◆ Problems to work on:
a. In the track thread, restate the paragraph beginning "Another way to save $" as a short bulleted list that keeps its main facts.
b. From the track thread, return word for word the stretch from "## East Broad" through "brass code 250.)".

◆ Document excerpt:
# # # # #

If you paint the rail before installing, normal use shouldn't wear the outside web of the rail. The head and inside web will get polished clean with use (much like the real thing). 
LC makes both standard gauge and narrow gauge tie strips. 
Before deciding order a sample piece of track from SV and LC. Then you can see for your self. And while your at it get a sample of the SS from SV. 
Another way to save $ is to have LC send you turnout kits. They spike everything to the correct gauge and all you have to do is put ties on. Or make your own turnouts is even cheaper. LC castings make it really really easy to build your own turnouts. No filing of rail at all. 

Craig


----------



## Paul Burch (Jan 2, 2008)

SVRR rail will also fit the tie strip from Accucraft.


----------



## Jerry Barnes (Jan 2, 2008)

I agree Paul, on the ties.


----------



## Brandon (Jul 6, 2011)

Interesting, and a box of 48 pcs 1' tie strips from Accucraft are less than half the cost of anyone elses tie strips but the problem is accucraft only carries a #6 and #8 RH/LH switches so they don't help a whole lot when it comes to keeping track similar.


----------



## East Broad Top (Dec 29, 2007)

My only gripe with the Llagas Creek ties (at least their 1:20 ties) is that they're a VERY tight fit on the rails. If you're going to go that route, get the pre-assembled track and save yourself a TON of grief. I laid 600' of Llagas track on my railroad back in upstate NY. The aluminum rail held up very well, but I literally had to string the the ties on the track two at a time. Needless to say, I went a different route on my next railroad. (Accucraft's brass code 250.) 

As for SV's stainless switches blending in with aluminum rail, I don't think you'll notice the difference after more than a season once things get a coat of dust on them. There's a slight color difference, but not too much. If you paint the rails, then you'll never notice. 

Later, 

K


----------



## llynrice (Jan 2, 2008)

I have been using SVRR turnouts and rails (mostly SS and a little NS) and Accucraft tie strips. The SVRR tie strips are very good, but I like the appearance of the Accucraft better. The rails assemble into the tie strips quite easily. My friend, Larry Green, uses LC aluminum exclusively and it is an excellent product. I've learned from his experience that inserting the rails into the tie strips is much more difficult because of a tighter fit. Both brands offer great products and it really comes down to personal choice.

Llyn


----------



## Gary Armitstead (Jan 2, 2008)

# # # # #

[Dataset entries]

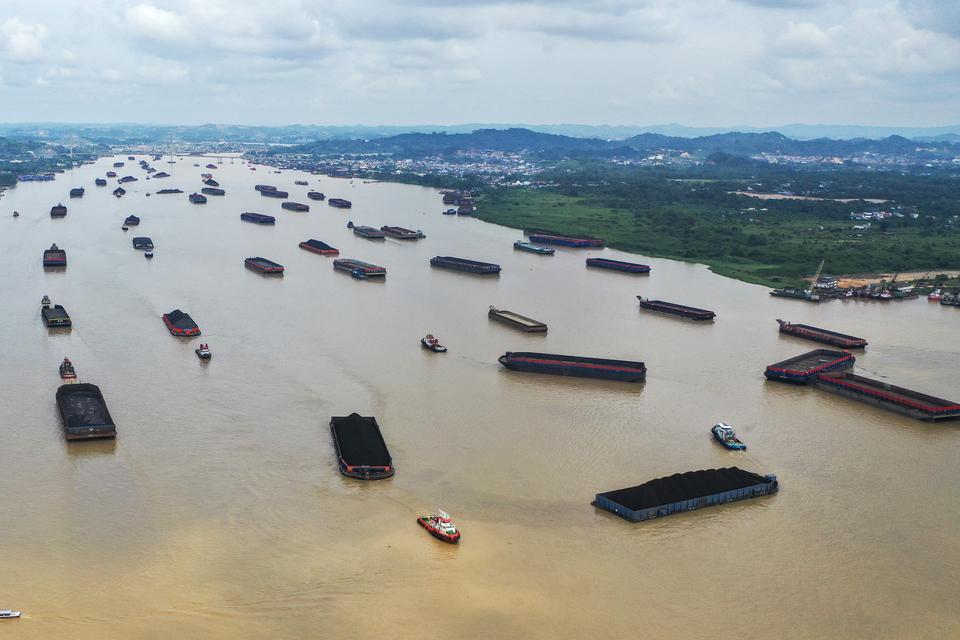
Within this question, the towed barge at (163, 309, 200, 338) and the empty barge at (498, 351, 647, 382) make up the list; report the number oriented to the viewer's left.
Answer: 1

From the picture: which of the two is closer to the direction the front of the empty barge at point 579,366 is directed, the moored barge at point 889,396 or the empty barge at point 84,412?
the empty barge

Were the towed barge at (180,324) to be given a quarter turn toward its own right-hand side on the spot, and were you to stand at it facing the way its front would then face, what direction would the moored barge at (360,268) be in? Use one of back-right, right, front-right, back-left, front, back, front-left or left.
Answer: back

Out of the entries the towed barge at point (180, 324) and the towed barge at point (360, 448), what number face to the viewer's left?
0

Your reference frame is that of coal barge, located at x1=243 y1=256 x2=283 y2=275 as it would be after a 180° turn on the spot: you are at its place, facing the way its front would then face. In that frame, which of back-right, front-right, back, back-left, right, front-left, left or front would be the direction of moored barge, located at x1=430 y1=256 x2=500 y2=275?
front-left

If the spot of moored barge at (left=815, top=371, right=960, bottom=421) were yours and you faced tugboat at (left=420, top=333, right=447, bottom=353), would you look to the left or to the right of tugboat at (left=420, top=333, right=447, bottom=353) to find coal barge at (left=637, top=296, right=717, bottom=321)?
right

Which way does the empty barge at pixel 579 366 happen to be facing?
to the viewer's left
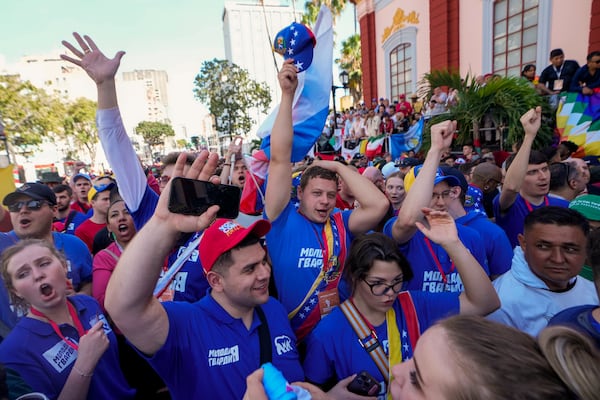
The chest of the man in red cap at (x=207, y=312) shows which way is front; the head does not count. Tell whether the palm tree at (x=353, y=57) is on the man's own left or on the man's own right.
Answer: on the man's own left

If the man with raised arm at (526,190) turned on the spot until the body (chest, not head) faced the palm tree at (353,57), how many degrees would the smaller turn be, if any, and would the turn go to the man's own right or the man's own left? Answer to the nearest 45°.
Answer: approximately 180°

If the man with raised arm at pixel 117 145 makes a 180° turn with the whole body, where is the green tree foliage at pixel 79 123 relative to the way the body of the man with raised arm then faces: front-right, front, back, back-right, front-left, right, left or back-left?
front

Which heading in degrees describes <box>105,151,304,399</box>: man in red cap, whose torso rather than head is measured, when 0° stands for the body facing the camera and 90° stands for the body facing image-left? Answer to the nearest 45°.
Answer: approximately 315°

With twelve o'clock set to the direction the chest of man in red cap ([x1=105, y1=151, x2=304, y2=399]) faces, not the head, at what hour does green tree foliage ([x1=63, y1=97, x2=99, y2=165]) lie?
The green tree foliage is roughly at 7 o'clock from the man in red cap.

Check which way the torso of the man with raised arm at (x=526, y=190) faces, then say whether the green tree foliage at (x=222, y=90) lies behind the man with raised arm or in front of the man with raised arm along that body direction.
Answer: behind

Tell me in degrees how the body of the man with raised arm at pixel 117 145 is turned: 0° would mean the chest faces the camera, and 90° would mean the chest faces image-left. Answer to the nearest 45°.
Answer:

# # # # #

◆ Answers to the exercises:
a.
- LC can send turnout kits to save money.
- The kits come with everything spiked to the correct gauge, so only the ties need to be added.
- Building your own turnouts is even cheaper.
- LC castings make building turnouts very easy, with no filing of rail.

b.
## East Broad Top (Dec 29, 2007)

My only gripe with the Llagas Creek ties (at least their 1:20 ties) is that they're a VERY tight fit on the rails. If you're going to go that route, get the pre-assembled track and save yourself a TON of grief. I laid 600' of Llagas track on my railroad back in upstate NY. The aluminum rail held up very well, but I literally had to string the the ties on the track two at a time. Needless to say, I went a different route on my next railroad. (Accucraft's brass code 250.)